How did the 2021 Facebook outage happen?
During routine maintenance on the backbone network, an engineer trying to assess capacity fat-fingered a command and triggered a cascade of technical problems, according to Facebook Vice President of Engineering and Infrastructure Santosh Janardhan. He explained in a blog post that an internal auditing tool should have stopped the misconfiguration, but a software bug caused the control to fail. The faulty command executed across the backbone routers and disconnected Facebook's data centers.
That, in turn, triggered the secondary DNS and BGP problems. When the company's DNS servers couldn't communicate with the data centers, they automatically withdrew their BGP route advertisements, essentially removing themselves from the virtual map of the internet. Suddenly, it was as if Facebook, Instagram and WhatsApp didn't exist.

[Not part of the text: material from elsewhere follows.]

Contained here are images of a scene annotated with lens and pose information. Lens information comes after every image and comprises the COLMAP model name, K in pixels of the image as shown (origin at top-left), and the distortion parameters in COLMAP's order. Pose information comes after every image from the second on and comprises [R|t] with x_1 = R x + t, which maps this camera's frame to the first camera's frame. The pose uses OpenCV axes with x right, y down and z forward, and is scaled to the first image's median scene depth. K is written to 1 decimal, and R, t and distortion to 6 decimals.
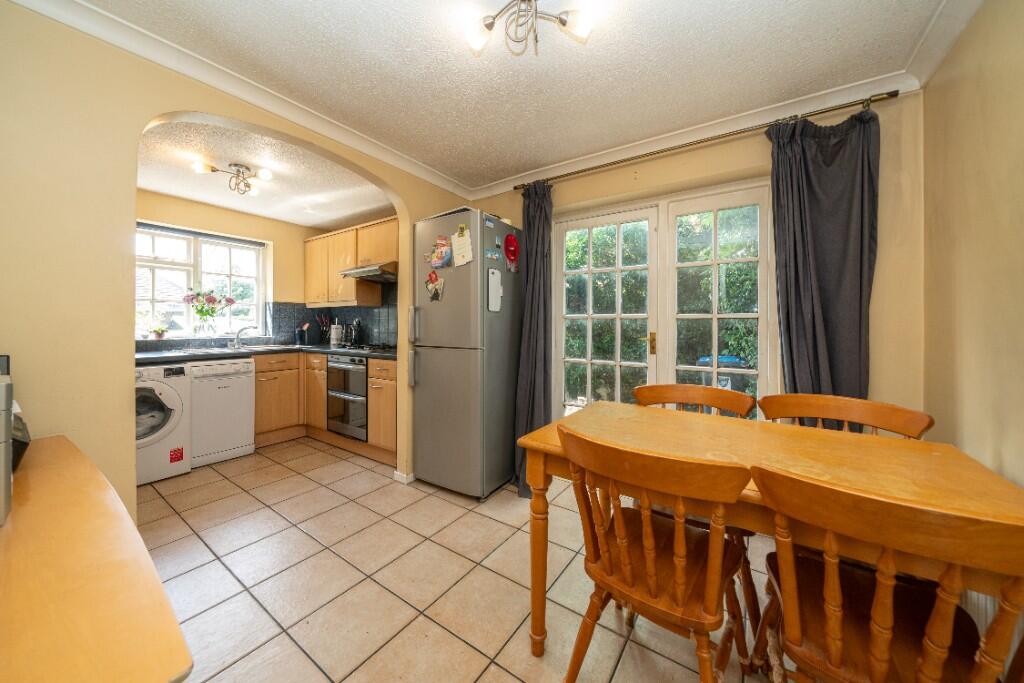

To make matters worse, Facebook's internal operations tools rely on the company's own infrastructure and DNS to function. Employees, therefore, couldn't access the systems they typically use to work and communicate, and the networking staff couldn't investigate or resolve the outage remotely via their usual methods.
Andrew Lerner, analyst at Gartner, compared this unfortunate sequence of events to sawing off a tree branch while standing on it. Jonathan Zittrain, professor at the Harvard John A. Paulson School of Engineering and Applied Sciences, tweeted that Facebook "basically locked its keys in the car."
Engineers ultimately had to get inside Facebook's data centers to manually debug and reset routers and servers. But an employee told Sheera Frenkel, a reporter at The New York Times, that workers couldn't gain physical access to company facilities because the electronic badge system failed. Even under normal circumstances, Facebook's data centers and network hardware are heavily fortified, according to Janardhan. So, getting the right people on-site took time.
But first, network hygiene
Lerner said he has received several calls from network leaders asking what they can learn from the 2021 Facebook outage. But he cautioned that, before worrying about this kind of cascading super-outage, companies should first make sure they are practicing basic network hygiene. "I'll be honest: Most organizations are not doing the foundational stuff," Lerner said.
He said those foundational tasks should include the following:
- tracking and backing up network device configurations in a central database;
- instituting a configuration rollback plan;
- automating network change validation; and
- performing frequent network testing.
Once they've covered the fundamentals, organizations can then turn their attention to headline-grabbing cautionary tales, he said.
What can enterprises learn from the 2021 Facebook outage?
According to experts, network pros can take the following lessons from the Facebook outage.
1. Expect the worst
Creative pessimism may be a virtue when it comes to averting super-outages. Lerner suggested IT pros look for possible single points of failure within their networks and imagine how they might trigger cascading outages. For example, if an organization relies on a particular security information and event management platform for network troubleshooting, it should consider what would happen if that resource became unavailable. Other common points of failure include authentication and, as in the case of the Facebook outage, DNS.
2. Plan for the worst
Experts agreed enterprises should also engage in regular tabletop exercises, simulating how they would respond to a network outage like the one Facebook experienced.
"The Facebook scenario suggests companies should be looking toward true disaster recovery -- what happens if our infrastructure isn't usable?" NetCraftsmen's Slattery said.
He added that a viable contingency plan might hinge on out-of-band network access -- independent of potential single points of failure, such as DNS -- that engineers can operate using mostly manual processes. (Facebook said its own out-of-band network failed during the October 2021 outage but didn't explain why.)
3. Put those plans to the test
Slattery suggested taking disaster planning a step beyond simulation exercises with active failure testing. Similar to Netflix's Chaos Monkey or cybersecurity's penetration testing, active failure testing involves deliberately introducing a real -- albeit contained and controlled -- failure in the network. That might mean taking out a link or a router to uncover architectural vulnerabilities and test recovery processes.
But most organizations instinctively dislike and avoid failure testing, Slattery added. Such exercises require extensive upfront preparation, and network teams often worry the drills could result in real-world outages. But therein lies their greatest value, according to Slattery. "If you can't handle an outage that you've orchestrated yourself, then it's going to be hard for you to handle a real emergency when it happens," he said.
Lerner, who has himself previously called for a networking version of Netflix's Chaos Monkey, said enterprises typically aim for long periods of high availability in which nothing breaks. He said he considers that strategy misguided, however, as those periods often mask inherent instability and fragility. When a problem does finally occur, it then tends to create a domino effect.
"Most of the really nasty outages in the enterprise are these cascading outages," Lerner said.